[WHAT TO WORK ON]
For the records below, report how many lines include the word "vase". Only the number should appear.

[Consecutive indoor scene images]
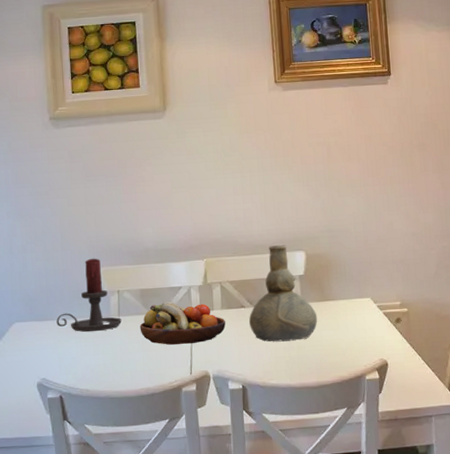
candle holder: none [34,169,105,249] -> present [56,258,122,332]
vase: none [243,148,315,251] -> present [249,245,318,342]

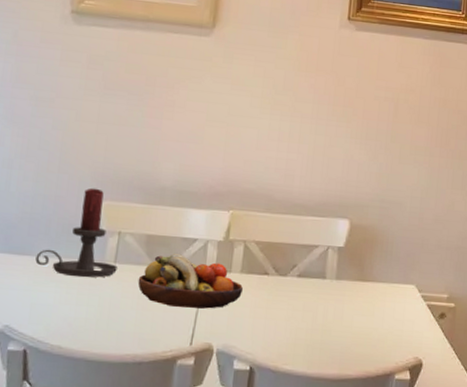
vase: present [249,245,318,342] -> none [271,207,352,323]

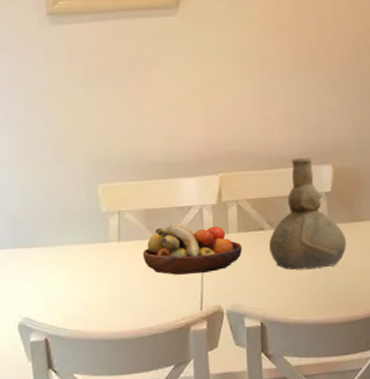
candle holder: present [35,187,118,278] -> none [45,173,122,261]
vase: none [271,207,352,323] -> present [269,158,347,270]

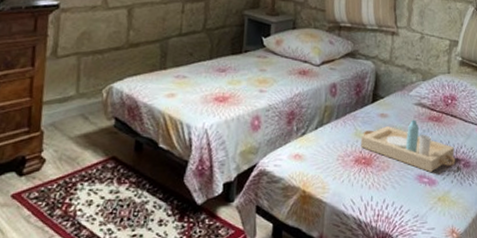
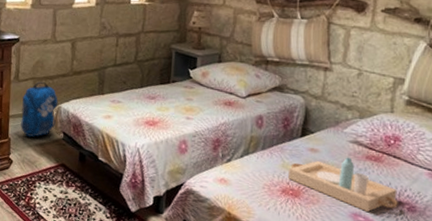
backpack: none [58,57,109,126] -> present [20,82,58,137]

[YOUR SOLUTION]
3